Materials research is an interdisciplinary field which involves study of the synthesis, properties and structure of a wide range of materials, many of practical or technological importance. The field draws contributions from condensed matter physics, chemistry and engineering and, more recently, from biology. Condensed matter physics studies the "condensed" phases that appear whenever the number of constituents in a system is extremely large and the interactions between them are strong. Condensed phases range from normal solids and to the Bose-Einstein condensate found in certain atomic systems at very low temperatures. Also included are the superconducting phase exhibited by conduction electrons in certain materials, or the ferromagnetic and antiferromagnetic phases of electron spins on atomic lattices. Solid-state physics is now considered to be one of the main sub-disciplines of condensed matter physics.
Complex fluids include systems such as colloids, foams, slurries, emulsions, membranes, and polymer melts. Researchers at ISAT Hall are studying such questions as how inter-particle interactions influence the rheological properties of such fluids, and the dynamics and lateral structure of model biological membranes.
|Inelastic neutron scattering in Xerogel.|
The Low Energy Neutron Source (LENS) is a major asset for conducting condensed matter research at ISAT Hall. When neutrons are scattered from matter, the resulting angular and velocity distributions of the scattered neutrons can be interpreted to determine where atoms are located and how they move. Neutrons interact with matter in a unique manner that allows them to identify hydrogen and other light atoms among heavy atoms, making them very useful for the study of biological macromolecules and man-made polymers, both of which contain substantial amounts of hydrogen. This feature also made it possible for neutrons to make the first determination of the crystal structure of yttrium-barium-copper oxide (YBCO), the first of the so-called "high-temperature" superconducting ceramics". YBCO wires may someday be used to increase the energy efficiency of electric motors, generators, transmission lines, transformers, and magnet-containing devices, such as particle accelerators for research, medical diagnostic machines, and levitated, high-speed trains. Most of what we know about the atomic level magnetic structure of materials has also been obtained using neutron scattering.
At LENS, neutron scattering will be used primarily to study large-scale (1 -1000nm) structure of materials. Paul Sokol uses neutron scattering in several studies including the collective excitations in confined quantum liquids, the momentum distribution of hydrogen on surfaces, the microscopic structure of confined solids, wetting on nonstructural surfaces, the dynamics of hydrogen in reduced dimensionality, and the properties of hydrogen storage materials.

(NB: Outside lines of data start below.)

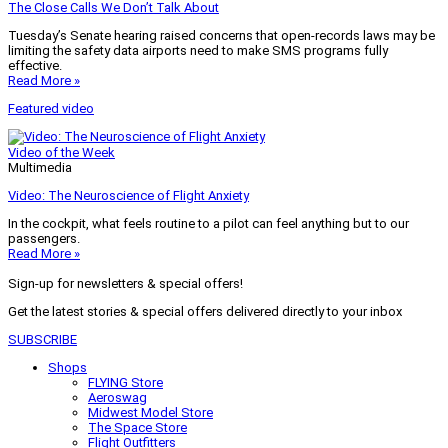
The Close Calls We Don’t Talk About
Tuesday’s Senate hearing raised concerns that open-records laws may be
limiting the safety data airports need to make SMS programs fully
effective.
Read More »
Featured video
Video of the Week
Multimedia
Video: The Neuroscience of Flight Anxiety
In the cockpit, what feels routine to a pilot can feel anything but to our
passengers.
Read More »
Sign-up for newsletters & special offers!
Get the latest stories & special offers delivered directly to your inbox
SUBSCRIBE
Shops
FLYING Store
Aeroswag
Midwest Model Store
The Space Store
Flight Outfitters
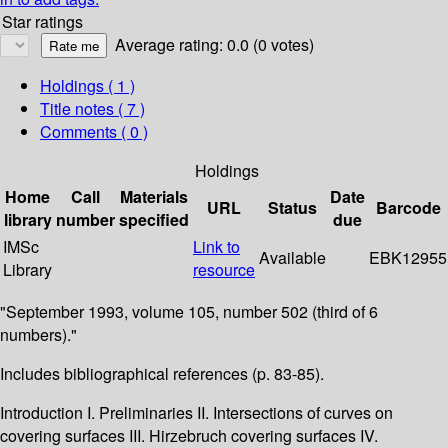
Star ratings
Average rating: 0.0 (0 votes)
Holdings
( 1 )
Title notes ( 7 )
Comments ( 0 )
Holdings
Home
Call
Materials
Date
URL
Status
Barcode
library
number
specified
due
IMSc
Link to
Available
EBK12955
Library
resource
"September 1993, volume 105, number 502 (third of 6
numbers)."
Includes bibliographical references (p. 83-85).
Introduction I. Preliminaries II. Intersections of curves on
covering surfaces III. Hirzebruch covering surfaces IV.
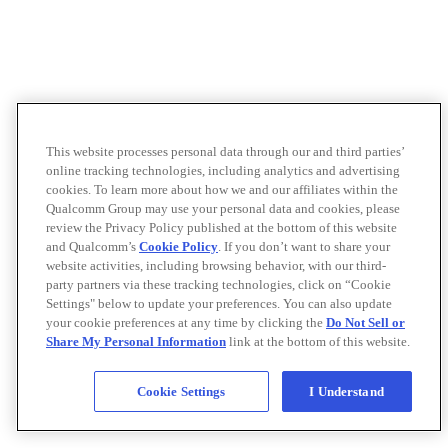
This website processes personal data through our and third parties’
online tracking technologies, including analytics and advertising
cookies. To learn more about how we and our affiliates within the
Qualcomm Group may use your personal data and cookies, please
review the Privacy Policy published at the bottom of this website
and Qualcomm’s
Cookie Policy
. If you don’t want to share your
website activities, including browsing behavior, with our third-
party partners via these tracking technologies, click on “Cookie
Settings" below to update your preferences. You can also update
your cookie preferences at any time by clicking the
Do Not Sell or
Share My Personal Information
link at the bottom of this website.
Cookie Settings
I Understand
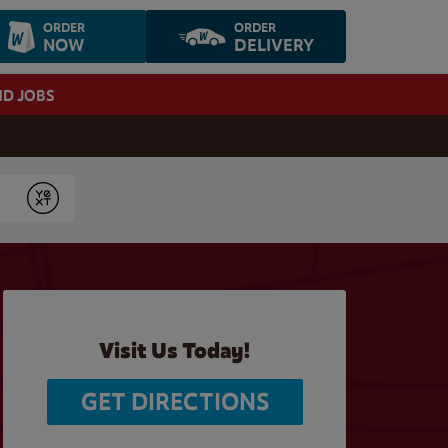
ORDER
ORDER
NOW
DELIVERY
ND JOBS
Submit
Visit Us Today!
GET DIRECTIONS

Thin and multi-layered films represent prototypical examples of nano-structured materials whose structure and properties can be easily controlled through layer-by-layer growth through vacuum, chemical, or electro-deposition processes. The growth can be used to tune the composition of the material at length scales comparable to the fundamental physical lengths that determine a material's properties. For instance, in the Giant Magnetoresistance (GMR) effect, it is possible to make a magnetic field sensor by separating two magnetic materials by a non-magnetic layer that is thin enough for electrons traveling between the two magnetic layers to maintain memory of their quantum mechanical phase and momentum. The GMR effect has provided a rich variety of phenomena to unravel, and the magnetic recording industry is now completely dominated by GMR technology for its read heads. Researchers at ISAT Hall are interested in such questions as how you can quantify the disorder at interfaces in these materials (and how that disorder is correlated from one interface to the next), as well as how that disorder influences the properties of the material.